Economic freedom in the United States has plummeted to an all‐time low. According to the Economic Freedom of the World: 2012 Annual Report, co‐published today with the Fraser Institute, the United States’ ranking has dropped to 18th place after having ranked 3rd for decades up to the year 2000. The loss of freedom is a decade‐long trend — the United States ranked 8th in 2005 — that has accelerated in recent years.
Virtually every U.S. indicator has seen a deterioration. Government spending and regulations have grown, the rule of law and protection of property rights have weakened, and foreign investment and non‐tariff barriers have increased. Authors James Gwartney, Robert Lawson, and Josh Hall note some of the reasons for the decline, including the war on terror and the growth of crony capitalism.
As the graph below shows, the United States now has a lower economic freedom rating than it did in the 1970s.
The United States’ fall is alarming not only because it’s the most important economy in the world, long associated with market‐liberal policies, but also because Economic freedom is strongly correlated with prosperity, higher growth, and improvements in the entire range of standard‐of‐living indicators, so a decline negatively affects those outcomes. The authors calculate, for example, that the loss of economic freedom will cut long‐term U.S. growth by half to about 1.5 percent per year.

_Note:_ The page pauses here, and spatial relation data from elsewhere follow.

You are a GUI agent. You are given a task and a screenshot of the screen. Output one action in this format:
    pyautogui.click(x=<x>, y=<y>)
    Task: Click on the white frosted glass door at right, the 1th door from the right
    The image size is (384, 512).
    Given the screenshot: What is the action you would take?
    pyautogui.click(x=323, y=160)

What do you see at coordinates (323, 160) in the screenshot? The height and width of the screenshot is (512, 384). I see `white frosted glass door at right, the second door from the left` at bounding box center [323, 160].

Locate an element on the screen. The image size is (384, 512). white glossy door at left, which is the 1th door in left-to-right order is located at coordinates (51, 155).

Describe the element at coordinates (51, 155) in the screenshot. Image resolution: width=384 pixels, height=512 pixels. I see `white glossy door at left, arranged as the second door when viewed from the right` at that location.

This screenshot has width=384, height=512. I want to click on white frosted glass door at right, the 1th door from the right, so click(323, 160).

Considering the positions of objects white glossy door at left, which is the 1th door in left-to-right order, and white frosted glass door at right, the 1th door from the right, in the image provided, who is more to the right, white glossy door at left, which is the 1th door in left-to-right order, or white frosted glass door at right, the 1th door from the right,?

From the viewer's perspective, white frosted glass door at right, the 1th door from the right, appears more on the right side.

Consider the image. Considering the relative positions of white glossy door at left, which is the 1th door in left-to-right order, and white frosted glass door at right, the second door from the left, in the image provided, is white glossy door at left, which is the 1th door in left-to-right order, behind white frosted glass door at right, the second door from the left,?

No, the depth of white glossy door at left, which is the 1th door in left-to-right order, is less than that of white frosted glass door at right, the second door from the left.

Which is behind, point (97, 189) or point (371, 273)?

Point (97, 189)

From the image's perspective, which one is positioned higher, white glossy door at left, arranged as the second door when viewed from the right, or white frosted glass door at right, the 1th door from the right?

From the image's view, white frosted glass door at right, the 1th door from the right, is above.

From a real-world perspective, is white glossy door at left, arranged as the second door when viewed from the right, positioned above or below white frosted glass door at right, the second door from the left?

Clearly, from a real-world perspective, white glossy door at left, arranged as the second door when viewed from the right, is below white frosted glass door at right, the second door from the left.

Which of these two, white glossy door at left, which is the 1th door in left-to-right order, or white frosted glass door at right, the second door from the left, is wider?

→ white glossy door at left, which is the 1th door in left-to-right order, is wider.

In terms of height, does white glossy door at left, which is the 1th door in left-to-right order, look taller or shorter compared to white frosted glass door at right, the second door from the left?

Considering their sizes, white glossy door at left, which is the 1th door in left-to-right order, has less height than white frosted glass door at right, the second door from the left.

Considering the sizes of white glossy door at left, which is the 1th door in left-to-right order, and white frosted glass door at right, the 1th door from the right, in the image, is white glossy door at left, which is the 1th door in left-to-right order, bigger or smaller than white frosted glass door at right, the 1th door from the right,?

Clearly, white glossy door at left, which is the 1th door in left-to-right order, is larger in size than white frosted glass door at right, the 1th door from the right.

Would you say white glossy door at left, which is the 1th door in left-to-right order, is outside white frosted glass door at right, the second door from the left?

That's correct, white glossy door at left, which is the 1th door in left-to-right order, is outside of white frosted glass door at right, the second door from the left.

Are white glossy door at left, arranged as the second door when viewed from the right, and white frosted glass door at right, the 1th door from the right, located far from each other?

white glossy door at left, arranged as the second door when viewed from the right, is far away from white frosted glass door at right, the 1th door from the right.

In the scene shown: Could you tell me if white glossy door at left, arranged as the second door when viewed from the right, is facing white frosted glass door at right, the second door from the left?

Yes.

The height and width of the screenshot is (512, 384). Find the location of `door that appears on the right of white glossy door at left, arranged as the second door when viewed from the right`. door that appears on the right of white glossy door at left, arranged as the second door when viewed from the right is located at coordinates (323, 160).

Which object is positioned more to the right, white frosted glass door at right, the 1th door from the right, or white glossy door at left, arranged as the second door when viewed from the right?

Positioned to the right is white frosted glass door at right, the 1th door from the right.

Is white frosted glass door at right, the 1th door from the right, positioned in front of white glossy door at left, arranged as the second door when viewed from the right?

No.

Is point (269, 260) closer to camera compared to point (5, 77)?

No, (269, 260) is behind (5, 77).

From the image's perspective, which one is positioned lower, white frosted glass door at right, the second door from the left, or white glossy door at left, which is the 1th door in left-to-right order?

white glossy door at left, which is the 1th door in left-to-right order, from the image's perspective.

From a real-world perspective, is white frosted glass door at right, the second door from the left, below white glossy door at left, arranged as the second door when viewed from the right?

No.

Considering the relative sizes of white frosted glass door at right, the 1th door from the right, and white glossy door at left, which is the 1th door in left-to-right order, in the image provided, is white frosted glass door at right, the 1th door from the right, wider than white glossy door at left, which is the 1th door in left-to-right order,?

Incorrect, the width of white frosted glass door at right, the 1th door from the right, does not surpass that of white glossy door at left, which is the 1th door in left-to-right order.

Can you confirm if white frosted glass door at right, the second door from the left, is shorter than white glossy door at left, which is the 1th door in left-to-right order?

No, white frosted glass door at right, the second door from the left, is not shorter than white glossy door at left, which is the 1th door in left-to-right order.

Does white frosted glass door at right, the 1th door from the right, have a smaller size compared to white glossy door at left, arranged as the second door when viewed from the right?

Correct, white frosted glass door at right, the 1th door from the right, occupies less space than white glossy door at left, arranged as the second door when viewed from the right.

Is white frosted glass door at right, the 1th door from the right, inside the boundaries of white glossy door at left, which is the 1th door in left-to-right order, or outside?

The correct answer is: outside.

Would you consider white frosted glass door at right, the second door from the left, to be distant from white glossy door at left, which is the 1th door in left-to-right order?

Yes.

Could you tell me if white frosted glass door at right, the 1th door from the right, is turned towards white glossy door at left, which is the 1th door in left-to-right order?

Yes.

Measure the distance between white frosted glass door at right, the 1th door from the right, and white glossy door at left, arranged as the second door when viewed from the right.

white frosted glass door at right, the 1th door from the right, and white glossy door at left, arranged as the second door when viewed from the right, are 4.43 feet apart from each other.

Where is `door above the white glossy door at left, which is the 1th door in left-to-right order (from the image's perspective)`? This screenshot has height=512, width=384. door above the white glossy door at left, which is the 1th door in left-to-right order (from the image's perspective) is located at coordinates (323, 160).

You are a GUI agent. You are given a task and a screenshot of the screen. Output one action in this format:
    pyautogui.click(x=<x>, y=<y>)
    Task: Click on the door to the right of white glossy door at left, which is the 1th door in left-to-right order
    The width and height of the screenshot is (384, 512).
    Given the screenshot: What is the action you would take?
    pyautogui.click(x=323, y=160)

Another country that has seen a notable, steady drop in its economic freedom is Venezuela, now ranked last in the index. Other countries have been on an upward trend. Chile is now ranked 10th and China, while still largely unfree, continues to head in the right direction (see graph).
Below are the top ten countries in this year’s index. You can see a full listing here on page 10.
As my colleague Richard Rahn says in his column today, this year’s economic freedom report should be a wake up call to all Americans.